A notice filing refers to any informational documents that an investment advisor registered with the Securities Exchange Commission may be required to submit to state securities authorities. Notice filing requirements kick in when an SEC-registered investment advisor offers services to state-based clients, like state pension funds, or other entities.

Notice filings must always include copies of ADV forms, which are documents detailing an advisory firm's investment style, assets under management (AUM), and key officers. These filing measures protect consumers, by affording them accurate and transparent views of the advisors they may consider trusting to manage their investment assets.

Key Takeaways

  • A notice filing refers to a document that SEC-registered advisors must file with state securities authorities.
  • Notice filings always entail ADV forms, which outline an advisory firm's investment style, key personnel, and assets under management.
  • Notice filings aim to make state securities oversight resemble federal securities reporting activities.
  • The chief goal with filing notices is to create better-informed consumers and decrease securities fraud.

Understanding Notice Filing

Notice filings experienced an uptick in frequency, following Congress' passage of the National Securities Markets Improvements Act of 1996 (NSMIA). This legislation, which was created as part of an effort to amend the Investment Company Act of 1940 and the Investment Advisers Act of 1940, dramatically altered the relative roles of state and federal government in regulating investment advisors and broker-dealers.

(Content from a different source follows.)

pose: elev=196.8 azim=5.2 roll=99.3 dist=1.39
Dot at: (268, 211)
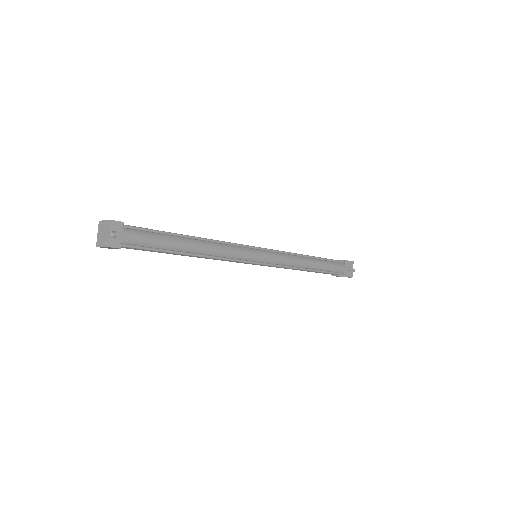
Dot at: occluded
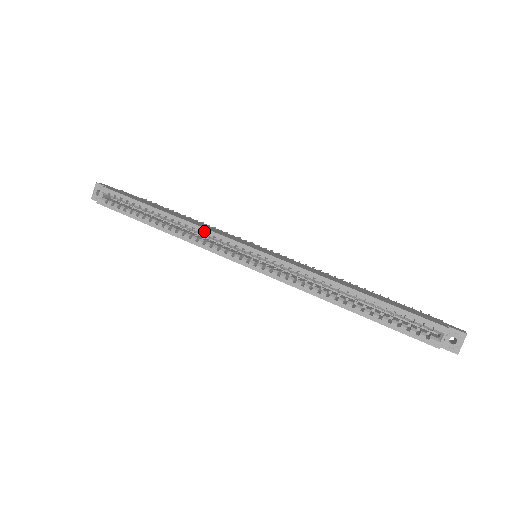
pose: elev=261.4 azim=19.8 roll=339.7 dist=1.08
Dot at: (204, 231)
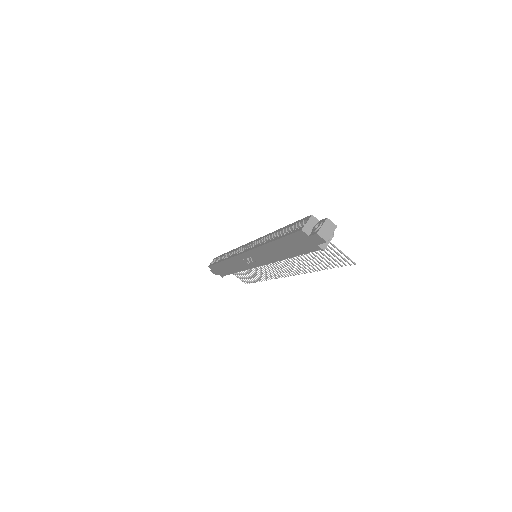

In creating this new framework, Congress required states to conform their record-keeping and financial regulation requirements, so that they more closely resemble federal record-keeping requirements. Simply put: NSMIA aims to unify state and federal securities regulation functions.

Paradoxically, NSMIA simultaneously narrowed the scope of state securities regulation of certain securities knowns as "covered securities," which entail the following types of investments:

  • The underlying securities that mutual funds and other registered investment companies invest in.
  • Nationally traded securities, such as those listed on the New York Stock Exchange.
  • Securities that qualify to trade over Nasdaq.

By checking the state-based securities officials, consumers can determine whether or not the investment advisors that they are contemplating hiring, are required to issue a notice filing.

Components Included With a Notice Filing

An ADV form specifies the investment style, assets under management, and key officers of an advisory firm. The ADV form has two main parts. The first component provides details about an advisor's education, business, and any punitive actions brought against them during the past ten years. The second component comprises the advisor’s service fees and investment strategies.

When vetting potential advisors, it's essential for consumers to analyze an advisor's ADV form before committing his or her assets.

Electronic Filing Requirements

All SEC-registered investment advisors are required to submit an initial electronic filing with the Investment Adviser Registration Depository (IARD), where they must divulge information about their respective regulatory status with state authorities, including noticing filings or state registrations currently in effect.

The fees that advisors must pay to register with IARD depend on the volume of regulatory assets they have under management. Advisors can use the electronic filing of ADV forms to issue notice filings for additional states where they do business, and each state may charge its own set of fees for each individual notice filing.